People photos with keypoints
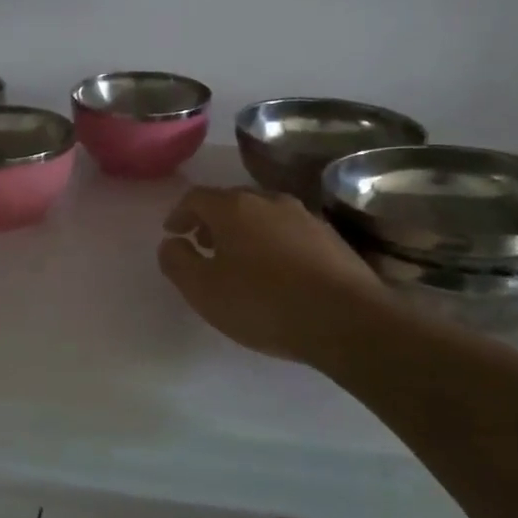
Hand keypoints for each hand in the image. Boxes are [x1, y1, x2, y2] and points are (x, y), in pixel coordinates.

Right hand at [157, 187, 385, 364]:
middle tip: (203, 245)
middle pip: (231, 202)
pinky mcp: (331, 237)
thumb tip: (170, 243)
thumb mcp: (204, 290)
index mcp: (233, 207)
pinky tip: (277, 272)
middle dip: (212, 221)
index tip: (173, 233)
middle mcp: (269, 201)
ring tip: (239, 260)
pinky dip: (273, 243)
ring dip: (244, 232)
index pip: (195, 197)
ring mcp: (304, 216)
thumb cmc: (263, 303)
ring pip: (263, 215)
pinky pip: (289, 232)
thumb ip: (177, 262)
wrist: (347, 320)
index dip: (179, 214)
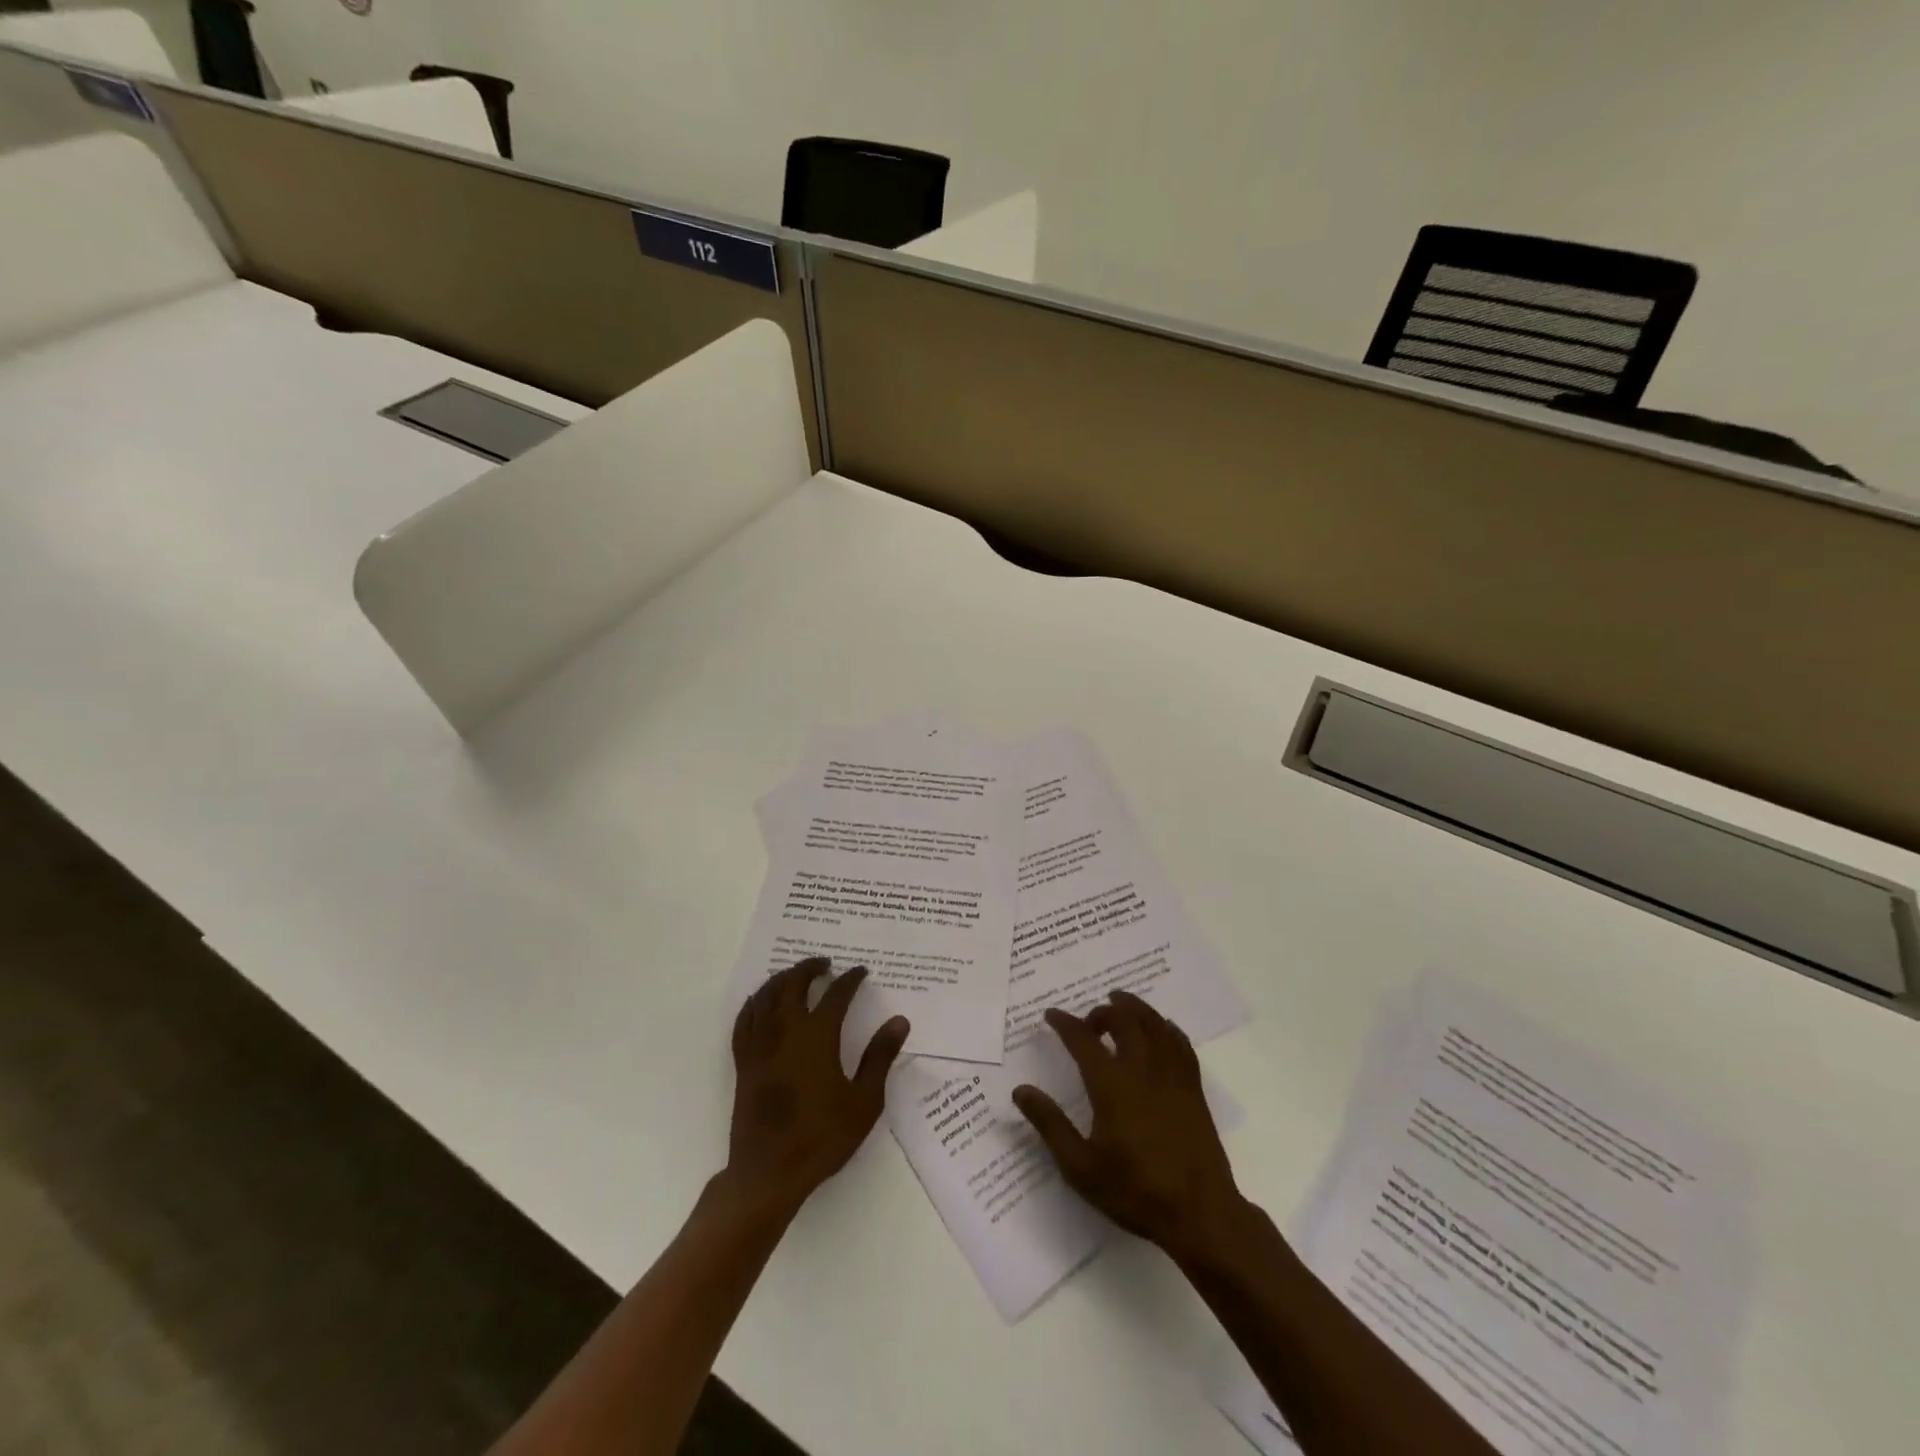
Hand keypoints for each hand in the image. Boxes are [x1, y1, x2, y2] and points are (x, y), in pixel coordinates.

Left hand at [724, 958, 909, 1218]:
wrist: (769, 1173)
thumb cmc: (822, 1137)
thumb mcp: (864, 1101)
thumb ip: (880, 1057)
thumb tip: (899, 1021)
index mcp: (817, 1037)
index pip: (836, 994)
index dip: (850, 979)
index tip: (861, 972)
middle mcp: (785, 1032)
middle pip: (793, 984)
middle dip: (809, 968)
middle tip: (825, 963)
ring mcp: (760, 1046)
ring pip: (765, 996)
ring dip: (782, 979)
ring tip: (795, 975)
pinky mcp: (744, 1062)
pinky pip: (744, 1020)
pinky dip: (754, 1003)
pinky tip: (761, 1003)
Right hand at [1013, 991, 1243, 1265]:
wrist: (1199, 1214)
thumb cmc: (1135, 1191)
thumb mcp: (1080, 1167)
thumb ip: (1049, 1124)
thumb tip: (1021, 1090)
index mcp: (1112, 1086)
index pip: (1083, 1040)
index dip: (1065, 1023)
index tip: (1051, 1015)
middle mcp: (1142, 1070)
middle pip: (1124, 1020)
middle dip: (1103, 1011)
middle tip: (1089, 1020)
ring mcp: (1172, 1076)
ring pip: (1155, 1024)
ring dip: (1136, 1008)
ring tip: (1122, 1003)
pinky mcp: (1193, 1088)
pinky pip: (1181, 1044)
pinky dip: (1167, 1028)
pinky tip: (1162, 1029)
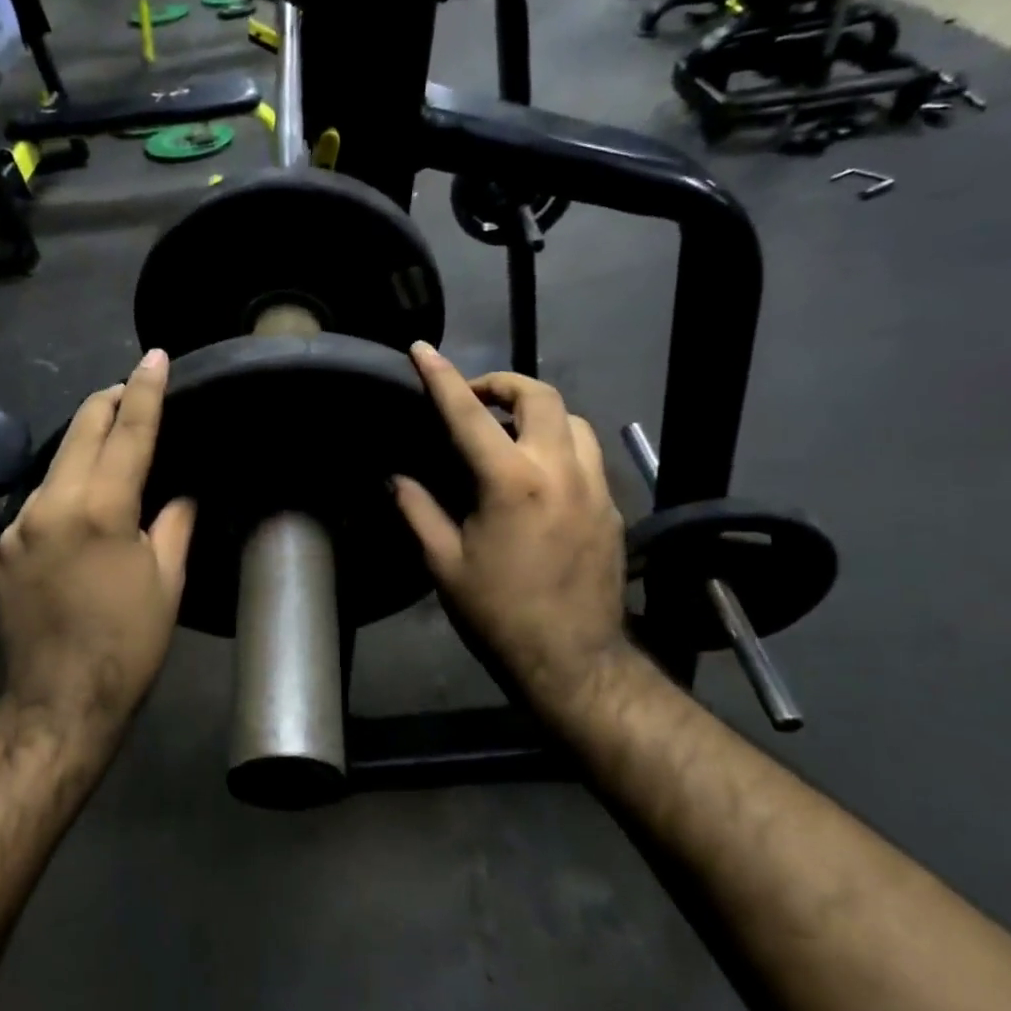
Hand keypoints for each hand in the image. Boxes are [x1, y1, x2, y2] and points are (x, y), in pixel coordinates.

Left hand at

## Task directions
Reproduce, exactly and only, the lines of the records above starting at the line with "index mcp: (233, 207)" and ending at the line with "ring tip: (795, 975)", both included. Leave every picture out.

## Answer for this exercise
index mcp: (233, 207)
pinky tip: (277, 272)
middle dip: (212, 221)
index tip: (173, 233)
middle mcp: (269, 201)
ring tip: (239, 260)
pinky dip: (273, 243)
ring dip: (244, 232)
index pip: (195, 197)
ring mcp: (304, 216)
thumb cmc: (263, 303)
ring pip: (263, 215)
pinky pip: (289, 232)
thumb ip: (177, 262)
wrist: (347, 320)
index dip: (179, 214)
Hand keypoints for each hand in the image. Boxes are [x1, y1, x2, y2] and points are (x, y), in pixel coordinates.

Left hand at [724, 958, 909, 1218]:
wrist: (769, 1173)
thumb cmc: (822, 1137)
thumb mcp: (864, 1101)
thumb ip: (880, 1057)
thumb tip: (899, 1021)
index mcp: (817, 1037)
index pip: (836, 994)
index dip: (850, 979)
index tip: (861, 972)
middle mcp: (785, 1032)
middle pip: (793, 984)
middle dip: (809, 968)
middle tip: (825, 963)
ring mcp: (760, 1046)
ring pip: (765, 996)
ring dip: (782, 979)
ring tip: (795, 975)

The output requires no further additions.